# Anyone run an M5 clutch assy in a 540i?



## Lscman (Aug 5, 2003)

Seems like a logical upgrade. Wondering if anyone ran into compatibility problems when using the 540i dual mass flywheel.

Thanks for any opinion.


----------



## SupraRZ (Apr 16, 2003)

What would be the point of this? Are you trying to get a "high performance" clutch?


----------



## Lscman (Aug 5, 2003)

Yes. Sachs and Luk only sell OEM spec clutches to fit the E39 540i. The stock 540i pressure plate is marginal and many racers are cooking them. The 540i E39 pedal is very soft. I am trying to determine if the sister M5/Z8 pressure plate has a higher clamping force. It has a different part#, but many components are shared with it's 540i sibling such as the transmission, bell housing, clutch fork, throwout bearing & even the clutch disk.
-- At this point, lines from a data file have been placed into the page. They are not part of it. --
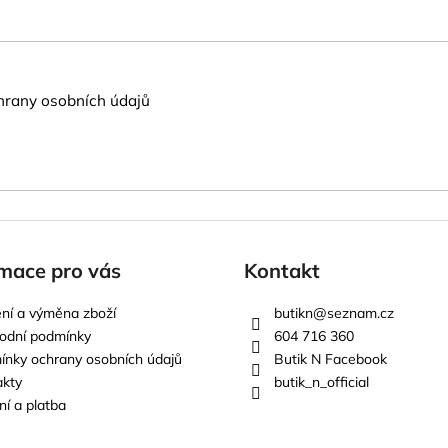
rany osobních údajů
mace pro vás
Kontakt
ní a výměna zboží
butikn
@
seznam.cz
odní podmínky
604 716 360
nky ochrany osobních údajů
Butik N Facebook
akty
butik_n_official
í a platba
I do not want to go with a lighter flywheel and full race clutch. An M5 stock clutch designed to withstand an extra 100 HP might be ideal.


----------



## SupraRZ (Apr 16, 2003)

Lscman said:


> Yes. Sachs and Luk only sell OEM spec clutches to fit the E39 540i. The stock 540i pressure plate is marginal and many racers are cooking them. The 540i E39 pedal is very soft. I am trying to determine if the sister M5/Z8 pressure plate has a higher clamping force. It has a different part#, but many components are shared with it's 540i sibling such as the transmission, bell housing, clutch fork, throwout bearing & even the clutch disk. I do not want to go with a lighter flywheel and full race clutch. An M5 stock clutch designed to withstand an extra 100 HP might be ideal.
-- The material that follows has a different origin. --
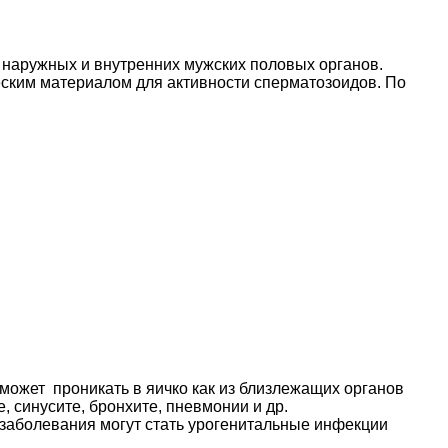
 наружных и внутренних мужских половых органов.
еским материалом для активности сперматозоидов. По
ожет проникать в яичко как из близлежащих органов
е, синусите, бронхите, пневмонии и др.
 заболевания могут стать урогенитальные инфекции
This should be pretty easily done without a M5 clutch assembly. Also, pressure plate (clutch pedal) "stiffness" can be adjusted on the one you own right now.

Seems like you just need an upgraded clutch with a stiffer pressure plate, if that. How much does a new 540i Clutch disc and pressure plate cost for you? If it doesn't cost that much, buy it and send it to have the clutch disk material relined with kevlar. You can also keep the stock flywheel... This will improve the clamping ability, and if you want a stiffer pedal, you can ask them to adjust the pressure plate to be a little stiffer on the pedal pressure... I personally think pressing the clutch on a BMW feels like i'm pressing on a gas pedal. Total out of pocket cost is around $300 for the modification + clutch/pp + install onto car.

My friend with a modified A4 burned out his clutch in about 8000 miles and has been using this for several years... This is also what I did with my Supra tranny, which uses a Getrag 6 speed with a dual mass flywheel. It can hold up to around 500 rwhp.


----------



## SupraRZ (Apr 16, 2003)

Here's the webpage:

http://www.southbendclutch.com/

Call and ask them how much it'd cost to reline your OEM clutch with kevlar and tweak the OEM pressure plate for more pressure. A lot of their high performance kevlar clutch kits are rebadged to the well-known company names. You'll love the results


----------